The Internet can be a scary place, especially if you stay abreast of the data breaches that businesses large and small suffer on a daily basis. Where should you focus your attention, so you can address the network security threats most relevant to your business? Let’s look past the noise of media headlines and examine the most common ways which cyber-criminals compromise restaurant networks:
- Misconfigured remote access tools allow attackers to guess passwords and connect using compromised logon credentials. Don’t use default or easy-to-guess passwords for applications and systems that you access over the network. If you employ tools that provide remote access to PCs within your restaurant, be sure to enable two-factor authentication. This feature ensures that in addition to knowing the right password, the person needs to supply a second factor, such as a number displayed on a key fob or phone, to prove that he or she is not an impostor.
- Missing software security updates give attackers the opportunity to infect your PCs using booby-trapped websites and emails. As the result, malicious software might stealthily find its way on your computer as a side-effect of your normal web browsing and email-writing activities. Be sure to regularly update the software installed on your restaurant’s systems, paying particularly close attention to Microsoft Windows, Office, Adobe Reader, Flash Player and Java. Automate the installation of security updates using vendors’ own or third-party tools.
- Insecure Wi-Fi signal, used by guests or employees, could offer unauthorized access the restaurant’s internal networks. Cyber criminals can exploit Wi-Fi configuration weaknesses, such poor encryption or easy-to-guess passwords, even without entering the restaurant.
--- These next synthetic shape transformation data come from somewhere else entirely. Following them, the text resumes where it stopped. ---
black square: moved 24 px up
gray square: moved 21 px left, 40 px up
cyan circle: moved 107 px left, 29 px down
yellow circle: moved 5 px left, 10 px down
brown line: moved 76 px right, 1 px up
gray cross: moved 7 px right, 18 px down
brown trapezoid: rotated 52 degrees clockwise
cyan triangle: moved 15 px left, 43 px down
This may allow them to access business applications and payment systems as if the intruders were sitting in front of your PCs. To address this risk, separate critical networks from other wireless networks. Also, be sure to enable WPA/WPA2 encryption, select strong passwords and, whenever practical, employ a wireless intrusion detection system.
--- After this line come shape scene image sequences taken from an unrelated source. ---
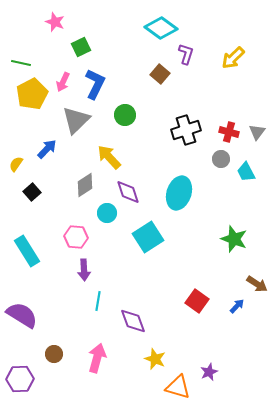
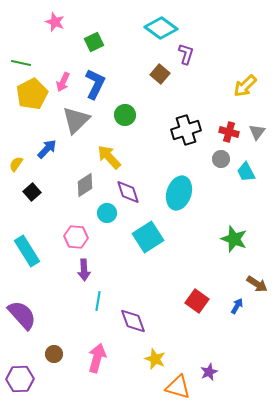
green square at (81, 47): moved 13 px right, 5 px up
yellow arrow at (233, 58): moved 12 px right, 28 px down
blue arrow at (237, 306): rotated 14 degrees counterclockwise
purple semicircle at (22, 315): rotated 16 degrees clockwise
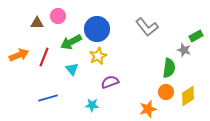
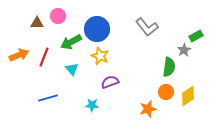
gray star: rotated 24 degrees clockwise
yellow star: moved 2 px right; rotated 24 degrees counterclockwise
green semicircle: moved 1 px up
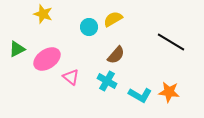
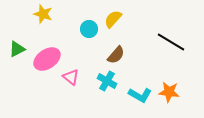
yellow semicircle: rotated 18 degrees counterclockwise
cyan circle: moved 2 px down
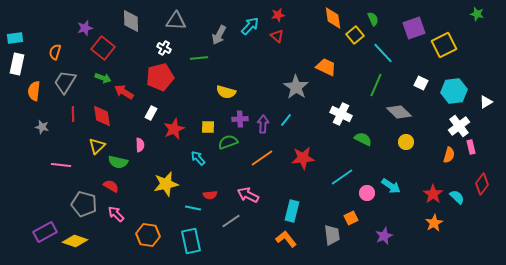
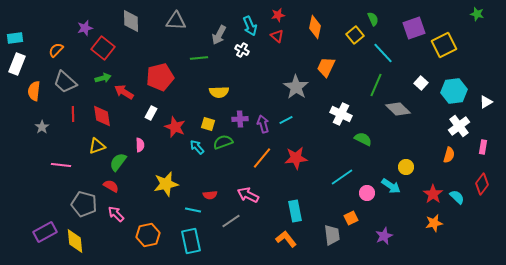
orange diamond at (333, 18): moved 18 px left, 9 px down; rotated 20 degrees clockwise
cyan arrow at (250, 26): rotated 114 degrees clockwise
white cross at (164, 48): moved 78 px right, 2 px down
orange semicircle at (55, 52): moved 1 px right, 2 px up; rotated 28 degrees clockwise
white rectangle at (17, 64): rotated 10 degrees clockwise
orange trapezoid at (326, 67): rotated 90 degrees counterclockwise
green arrow at (103, 78): rotated 35 degrees counterclockwise
gray trapezoid at (65, 82): rotated 80 degrees counterclockwise
white square at (421, 83): rotated 16 degrees clockwise
yellow semicircle at (226, 92): moved 7 px left; rotated 18 degrees counterclockwise
gray diamond at (399, 112): moved 1 px left, 3 px up
cyan line at (286, 120): rotated 24 degrees clockwise
purple arrow at (263, 124): rotated 18 degrees counterclockwise
gray star at (42, 127): rotated 24 degrees clockwise
yellow square at (208, 127): moved 3 px up; rotated 16 degrees clockwise
red star at (174, 129): moved 1 px right, 2 px up; rotated 25 degrees counterclockwise
green semicircle at (228, 142): moved 5 px left
yellow circle at (406, 142): moved 25 px down
yellow triangle at (97, 146): rotated 24 degrees clockwise
pink rectangle at (471, 147): moved 12 px right; rotated 24 degrees clockwise
cyan arrow at (198, 158): moved 1 px left, 11 px up
orange line at (262, 158): rotated 15 degrees counterclockwise
red star at (303, 158): moved 7 px left
green semicircle at (118, 162): rotated 114 degrees clockwise
cyan line at (193, 208): moved 2 px down
cyan rectangle at (292, 211): moved 3 px right; rotated 25 degrees counterclockwise
orange star at (434, 223): rotated 18 degrees clockwise
orange hexagon at (148, 235): rotated 20 degrees counterclockwise
yellow diamond at (75, 241): rotated 65 degrees clockwise
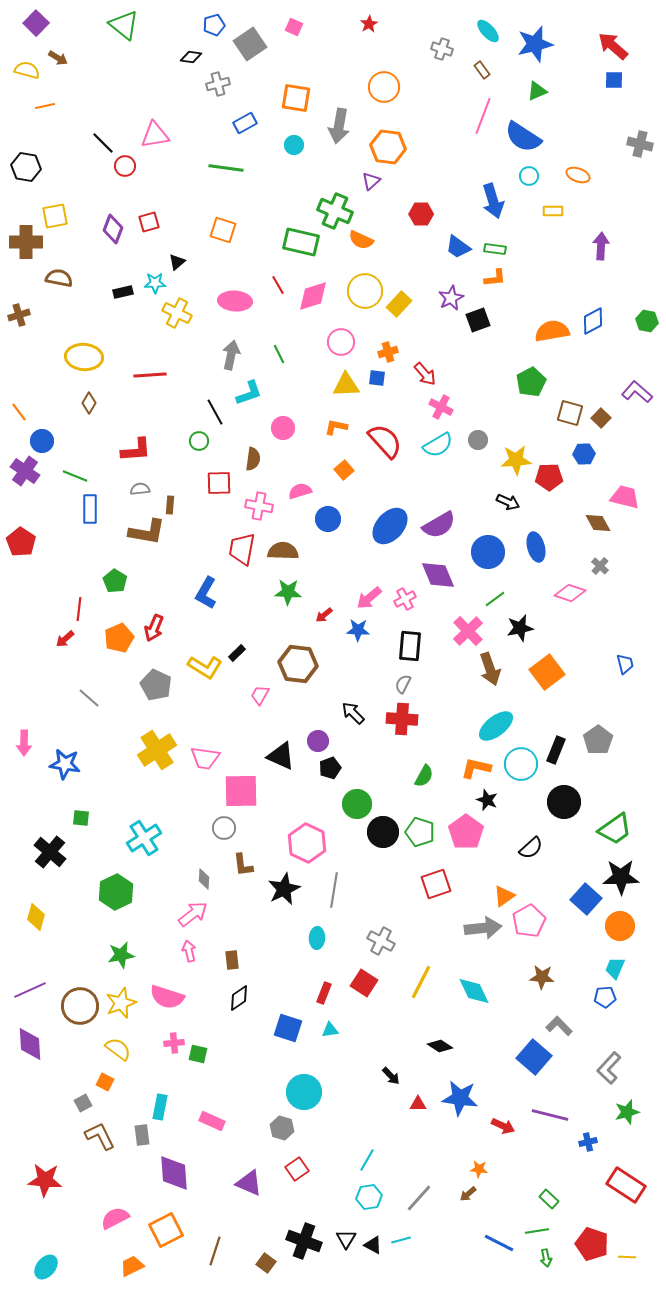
- Malicious software can be inadvertently introduced into your network by plugging in an infected USB key or laptop. The USB key or laptop might have gotten infected earlier and may be acting as virus carriers. Avoid plugging untrusted devices into computers or networks used for sensitive business transactions. Also, employ security tools, such as a firewall, antivirus software and application whitelisting, so that they protect you not only from threats coming from the Internet, but also from your internal network.
- Intruders can stealthily pilfer business records and customer data if you don’t restrict access to the Internet from the internal network. Set up your security measures with the assumption some safeguards might fail without your knowledge. To make it harder for the intruder to steal sensitive information, such as credit card details, configure your firewall to restrict access to the Internet. Your sensitive networks, such as your POS environment, should only allow access to the websites needed for POS, payment-processing related business functions.
Cyber-criminals employ diverse and often creative tactics for obtaining unauthorized access to IT infrastructure. Their goals involve misusing the victim’s computer systems, stealing data, wreaking havoc on the network and compromising the company’s brand. Due to the many venues for intruders to compromise your environment, it’s easy to be overwhelmed if you’re new to the world of data and network security. The five areas above offer practical ways to get started with safeguarding your business from cyber-criminals. If you don’t have the resources on staff to handle data security, enlist the aid of a company that specializes in addressing restaurants’ network security concerns.